▶ **Exercise aim**: Lay out the lines from the one containing "Is the value" through the one containing "What Y value in the scatter plot is closest to 82?", both included, as a Markdown table with the columns Row and Line, leaving out blank lines.

▶ **Material supplied**:
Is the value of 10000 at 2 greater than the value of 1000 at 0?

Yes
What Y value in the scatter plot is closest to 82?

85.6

==

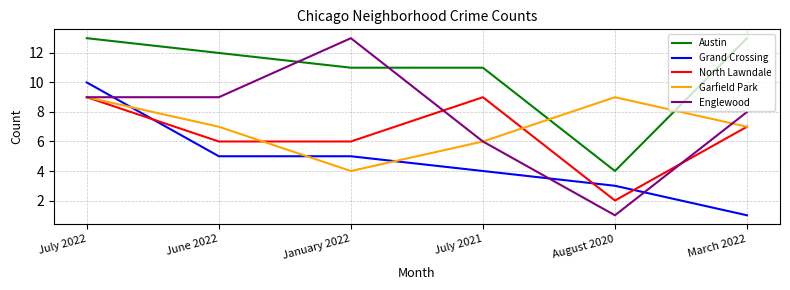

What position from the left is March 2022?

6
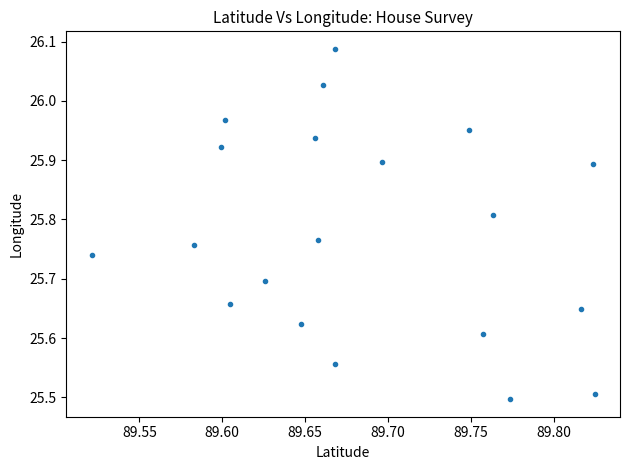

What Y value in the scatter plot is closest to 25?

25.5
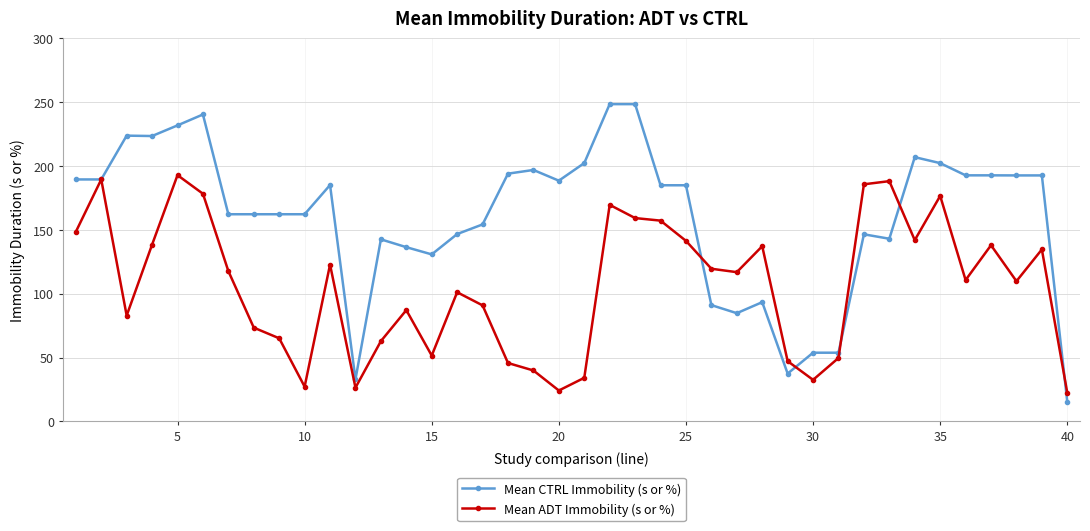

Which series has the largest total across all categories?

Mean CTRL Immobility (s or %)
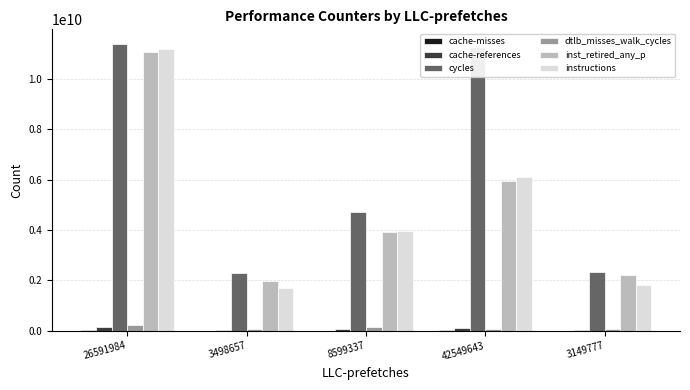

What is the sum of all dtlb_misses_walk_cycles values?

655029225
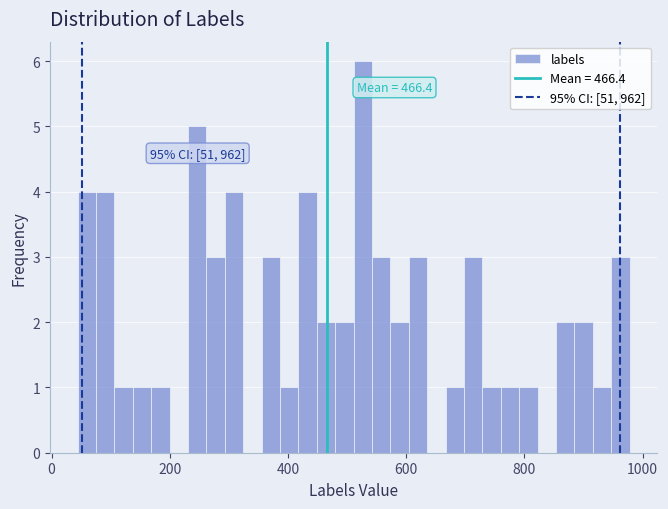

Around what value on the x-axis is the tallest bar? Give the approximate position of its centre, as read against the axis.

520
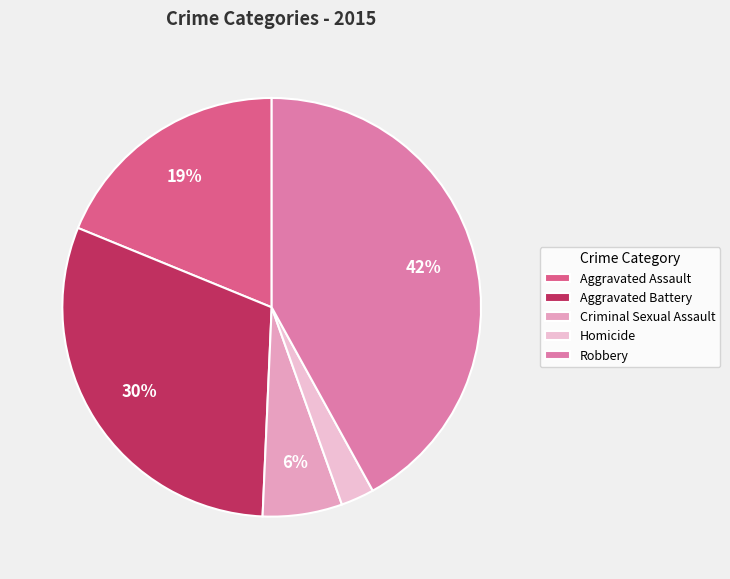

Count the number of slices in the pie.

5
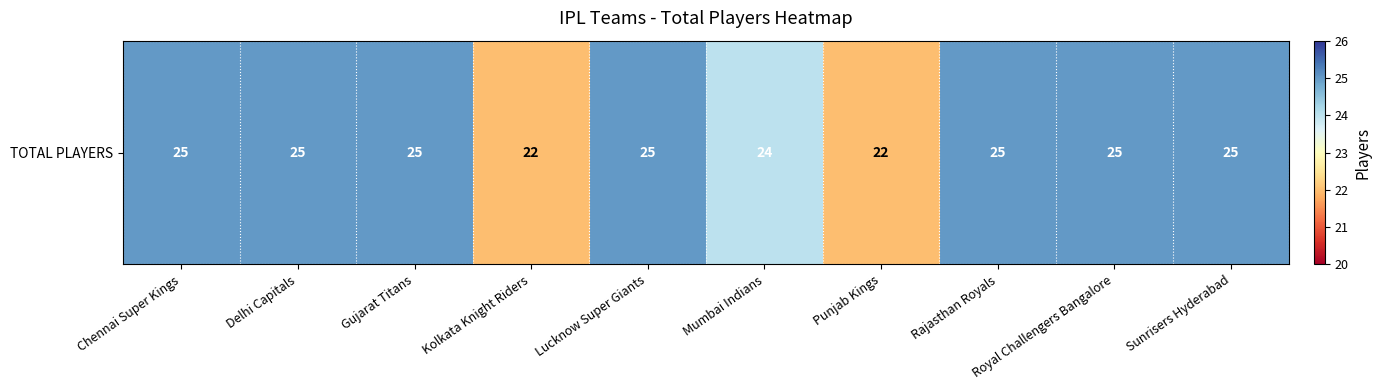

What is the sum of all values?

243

---

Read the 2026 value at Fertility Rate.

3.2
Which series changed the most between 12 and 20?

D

▶ **Task solution**:
| Row | Line |
|---|---|
| 1 | Is the value of 10000 at 2 greater than the value of 1000 at 0? |
| 2 | Yes |
| 3 | What Y value in the scatter plot is closest to 82? |